Copy the listing word for word, starting at the line that contains "Show me colon." and ending at its final line.

Record extracts

---

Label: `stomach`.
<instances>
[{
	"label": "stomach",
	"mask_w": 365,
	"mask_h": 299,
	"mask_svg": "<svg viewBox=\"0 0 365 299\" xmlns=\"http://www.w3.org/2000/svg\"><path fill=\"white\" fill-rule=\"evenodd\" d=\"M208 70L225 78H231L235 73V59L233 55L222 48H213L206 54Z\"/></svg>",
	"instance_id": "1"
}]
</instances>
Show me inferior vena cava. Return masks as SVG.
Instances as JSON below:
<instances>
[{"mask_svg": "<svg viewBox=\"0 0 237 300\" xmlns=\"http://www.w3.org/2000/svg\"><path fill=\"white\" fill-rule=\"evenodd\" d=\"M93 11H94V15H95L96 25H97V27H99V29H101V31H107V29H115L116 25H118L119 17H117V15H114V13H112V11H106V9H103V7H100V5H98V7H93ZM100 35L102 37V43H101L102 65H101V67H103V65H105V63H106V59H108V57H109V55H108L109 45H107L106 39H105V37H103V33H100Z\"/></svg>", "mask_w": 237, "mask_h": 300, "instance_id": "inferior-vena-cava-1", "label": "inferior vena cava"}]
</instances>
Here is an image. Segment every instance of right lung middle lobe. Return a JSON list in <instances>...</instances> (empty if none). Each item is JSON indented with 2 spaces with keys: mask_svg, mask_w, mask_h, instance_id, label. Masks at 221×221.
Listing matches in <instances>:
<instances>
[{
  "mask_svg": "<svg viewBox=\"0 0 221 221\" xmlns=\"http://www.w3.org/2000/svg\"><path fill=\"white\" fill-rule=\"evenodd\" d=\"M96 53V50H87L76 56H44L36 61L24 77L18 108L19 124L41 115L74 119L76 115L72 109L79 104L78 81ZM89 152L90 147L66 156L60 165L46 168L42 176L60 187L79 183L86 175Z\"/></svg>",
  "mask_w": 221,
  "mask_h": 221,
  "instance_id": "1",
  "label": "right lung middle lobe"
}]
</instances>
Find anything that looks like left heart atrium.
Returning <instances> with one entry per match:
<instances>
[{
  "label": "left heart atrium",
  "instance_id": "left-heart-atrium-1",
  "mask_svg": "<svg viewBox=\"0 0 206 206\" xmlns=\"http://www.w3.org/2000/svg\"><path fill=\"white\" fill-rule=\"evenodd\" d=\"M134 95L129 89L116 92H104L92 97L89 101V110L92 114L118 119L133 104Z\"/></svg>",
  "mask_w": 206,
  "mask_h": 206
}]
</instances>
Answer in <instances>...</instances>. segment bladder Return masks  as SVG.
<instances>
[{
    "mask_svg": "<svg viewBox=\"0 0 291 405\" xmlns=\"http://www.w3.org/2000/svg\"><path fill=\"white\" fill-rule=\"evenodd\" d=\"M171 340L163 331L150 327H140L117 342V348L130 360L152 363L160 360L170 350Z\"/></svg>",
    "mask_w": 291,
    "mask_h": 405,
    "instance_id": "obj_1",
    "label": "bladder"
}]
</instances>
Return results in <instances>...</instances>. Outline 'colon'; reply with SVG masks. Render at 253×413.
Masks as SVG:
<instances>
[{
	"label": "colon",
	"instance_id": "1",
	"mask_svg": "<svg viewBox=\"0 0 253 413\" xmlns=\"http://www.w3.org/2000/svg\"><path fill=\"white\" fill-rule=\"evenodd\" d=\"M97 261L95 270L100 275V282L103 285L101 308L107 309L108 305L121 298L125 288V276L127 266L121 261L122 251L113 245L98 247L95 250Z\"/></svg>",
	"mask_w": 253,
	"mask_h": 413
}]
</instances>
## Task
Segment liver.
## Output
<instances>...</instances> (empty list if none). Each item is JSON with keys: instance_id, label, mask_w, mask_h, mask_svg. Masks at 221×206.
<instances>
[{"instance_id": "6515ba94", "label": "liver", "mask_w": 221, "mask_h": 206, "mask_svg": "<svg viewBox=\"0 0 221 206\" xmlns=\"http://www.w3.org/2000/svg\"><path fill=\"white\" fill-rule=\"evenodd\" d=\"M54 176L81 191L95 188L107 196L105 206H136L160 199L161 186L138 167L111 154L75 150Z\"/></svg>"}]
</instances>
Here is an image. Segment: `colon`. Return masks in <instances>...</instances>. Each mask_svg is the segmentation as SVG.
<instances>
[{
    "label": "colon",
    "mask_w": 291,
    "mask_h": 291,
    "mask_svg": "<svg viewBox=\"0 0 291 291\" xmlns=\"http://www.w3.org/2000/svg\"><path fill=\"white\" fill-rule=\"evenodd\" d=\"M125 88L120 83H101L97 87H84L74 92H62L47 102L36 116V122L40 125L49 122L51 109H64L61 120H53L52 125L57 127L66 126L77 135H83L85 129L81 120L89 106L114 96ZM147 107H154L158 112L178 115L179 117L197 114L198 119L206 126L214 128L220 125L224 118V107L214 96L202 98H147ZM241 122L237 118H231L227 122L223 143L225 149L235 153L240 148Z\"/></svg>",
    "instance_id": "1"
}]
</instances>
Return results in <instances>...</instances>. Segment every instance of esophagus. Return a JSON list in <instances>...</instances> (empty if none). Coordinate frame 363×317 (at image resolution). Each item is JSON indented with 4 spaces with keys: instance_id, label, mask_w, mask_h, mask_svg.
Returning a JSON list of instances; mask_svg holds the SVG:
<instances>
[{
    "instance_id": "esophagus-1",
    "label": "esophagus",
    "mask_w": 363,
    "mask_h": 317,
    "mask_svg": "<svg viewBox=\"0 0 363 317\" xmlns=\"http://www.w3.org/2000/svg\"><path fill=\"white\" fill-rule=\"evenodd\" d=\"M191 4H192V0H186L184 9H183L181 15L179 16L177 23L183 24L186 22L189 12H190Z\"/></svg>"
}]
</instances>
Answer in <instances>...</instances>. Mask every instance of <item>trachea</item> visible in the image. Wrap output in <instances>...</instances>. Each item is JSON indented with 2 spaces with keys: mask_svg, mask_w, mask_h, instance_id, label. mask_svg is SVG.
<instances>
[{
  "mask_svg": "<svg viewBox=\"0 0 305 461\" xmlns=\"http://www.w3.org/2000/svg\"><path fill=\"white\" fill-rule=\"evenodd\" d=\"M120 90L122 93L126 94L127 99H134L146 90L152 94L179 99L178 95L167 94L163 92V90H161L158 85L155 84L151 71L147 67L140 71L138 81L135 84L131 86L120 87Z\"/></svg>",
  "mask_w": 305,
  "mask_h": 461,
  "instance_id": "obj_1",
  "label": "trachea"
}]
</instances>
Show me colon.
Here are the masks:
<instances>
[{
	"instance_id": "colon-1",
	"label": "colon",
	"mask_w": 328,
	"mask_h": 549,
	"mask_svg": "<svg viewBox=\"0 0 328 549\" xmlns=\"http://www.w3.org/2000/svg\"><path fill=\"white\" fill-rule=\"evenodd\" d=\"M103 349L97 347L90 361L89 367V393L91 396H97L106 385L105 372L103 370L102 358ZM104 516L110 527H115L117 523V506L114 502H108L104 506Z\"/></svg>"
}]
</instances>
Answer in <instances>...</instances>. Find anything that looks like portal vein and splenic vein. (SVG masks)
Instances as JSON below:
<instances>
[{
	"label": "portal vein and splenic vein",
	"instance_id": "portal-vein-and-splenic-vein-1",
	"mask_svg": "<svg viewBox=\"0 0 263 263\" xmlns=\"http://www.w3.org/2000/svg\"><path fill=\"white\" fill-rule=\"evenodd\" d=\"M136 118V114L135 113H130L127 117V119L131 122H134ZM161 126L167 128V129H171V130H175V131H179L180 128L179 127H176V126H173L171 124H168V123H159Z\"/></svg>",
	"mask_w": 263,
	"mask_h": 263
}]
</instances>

---

Final result
Show me colon.
Here are the masks:
<instances>
[{
	"instance_id": "colon-1",
	"label": "colon",
	"mask_w": 328,
	"mask_h": 549,
	"mask_svg": "<svg viewBox=\"0 0 328 549\" xmlns=\"http://www.w3.org/2000/svg\"><path fill=\"white\" fill-rule=\"evenodd\" d=\"M103 349L97 347L90 361L89 367V393L91 396H97L106 385L105 372L103 370L102 358ZM104 516L110 527H115L117 523V506L114 502H108L104 506Z\"/></svg>"
}]
</instances>
Answer in <instances>...</instances>. Find anything that looks like portal vein and splenic vein. (SVG masks)
Instances as JSON below:
<instances>
[{
	"label": "portal vein and splenic vein",
	"instance_id": "portal-vein-and-splenic-vein-1",
	"mask_svg": "<svg viewBox=\"0 0 263 263\" xmlns=\"http://www.w3.org/2000/svg\"><path fill=\"white\" fill-rule=\"evenodd\" d=\"M136 118V114L135 113H130L127 117V119L131 122H134ZM161 126L167 128V129H171V130H175V131H179L180 128L179 127H176V126H173L171 124H168V123H159Z\"/></svg>",
	"mask_w": 263,
	"mask_h": 263
}]
</instances>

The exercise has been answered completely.